***** DATA FOR THIS EXERCISE
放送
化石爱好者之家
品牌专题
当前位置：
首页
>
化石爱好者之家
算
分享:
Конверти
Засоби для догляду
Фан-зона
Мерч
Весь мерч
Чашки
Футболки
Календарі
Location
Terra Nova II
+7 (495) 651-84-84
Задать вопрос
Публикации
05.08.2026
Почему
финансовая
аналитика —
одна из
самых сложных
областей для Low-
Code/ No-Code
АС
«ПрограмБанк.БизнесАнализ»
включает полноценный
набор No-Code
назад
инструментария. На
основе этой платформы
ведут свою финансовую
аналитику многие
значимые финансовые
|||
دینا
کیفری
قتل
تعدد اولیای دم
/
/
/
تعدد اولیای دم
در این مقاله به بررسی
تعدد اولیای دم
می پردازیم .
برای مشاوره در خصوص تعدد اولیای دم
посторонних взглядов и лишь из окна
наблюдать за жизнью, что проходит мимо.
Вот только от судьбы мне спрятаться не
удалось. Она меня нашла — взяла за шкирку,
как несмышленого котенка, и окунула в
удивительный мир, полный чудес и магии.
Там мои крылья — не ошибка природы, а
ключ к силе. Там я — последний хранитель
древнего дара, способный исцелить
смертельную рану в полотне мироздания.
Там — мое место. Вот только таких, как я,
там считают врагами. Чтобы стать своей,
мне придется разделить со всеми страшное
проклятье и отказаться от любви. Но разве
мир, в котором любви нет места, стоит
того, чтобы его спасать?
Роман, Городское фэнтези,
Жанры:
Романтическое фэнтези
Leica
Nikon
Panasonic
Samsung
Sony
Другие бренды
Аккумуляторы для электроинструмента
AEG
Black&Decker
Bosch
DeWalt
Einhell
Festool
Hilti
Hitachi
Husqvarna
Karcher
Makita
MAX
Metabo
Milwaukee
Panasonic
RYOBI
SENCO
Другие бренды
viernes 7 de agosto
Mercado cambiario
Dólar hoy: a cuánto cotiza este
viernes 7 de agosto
**********
DESCRIPTION OF THE TASK:
Reproduce every line of the listing above verbatim, keeping the original order and wording.

OUTPUT FOR THIS TASK:
放送
化石爱好者之家
品牌专题
当前位置：
首页
>
化石爱好者之家
算
分享:
Конверти
Засоби для догляду
Фан-зона
Мерч
Весь мерч
Чашки
Футболки
Календарі
Location
Terra Nova II
+7 (495) 651-84-84
Задать вопрос
Публикации
05.08.2026
Почему
финансовая
аналитика —
одна из
самых сложных
областей для Low-
Code/ No-Code
АС
«ПрограмБанк.БизнесАнализ»
включает полноценный
набор No-Code
назад
инструментария. На
основе этой платформы
ведут свою финансовую
аналитику многие
значимые финансовые
|||
دینا
کیفری
قتل
تعدد اولیای دم
/
/
/
تعدد اولیای دم
در این مقاله به بررسی
تعدد اولیای دم
می پردازیم .
برای مشاوره در خصوص تعدد اولیای دم
посторонних взглядов и лишь из окна
наблюдать за жизнью, что проходит мимо.
Вот только от судьбы мне спрятаться не
удалось. Она меня нашла — взяла за шкирку,
как несмышленого котенка, и окунула в
удивительный мир, полный чудес и магии.
Там мои крылья — не ошибка природы, а
ключ к силе. Там я — последний хранитель
древнего дара, способный исцелить
смертельную рану в полотне мироздания.
Там — мое место. Вот только таких, как я,
там считают врагами. Чтобы стать своей,
мне придется разделить со всеми страшное
проклятье и отказаться от любви. Но разве
мир, в котором любви нет места, стоит
того, чтобы его спасать?
Роман, Городское фэнтези,
Жанры:
Романтическое фэнтези
Leica
Nikon
Panasonic
Samsung
Sony
Другие бренды
Аккумуляторы для электроинструмента
AEG
Black&Decker
Bosch
DeWalt
Einhell
Festool
Hilti
Hitachi
Husqvarna
Karcher
Makita
MAX
Metabo
Milwaukee
Panasonic
RYOBI
SENCO
Другие бренды
viernes 7 de agosto
Mercado cambiario
Dólar hoy: a cuánto cotiza este
viernes 7 de agosto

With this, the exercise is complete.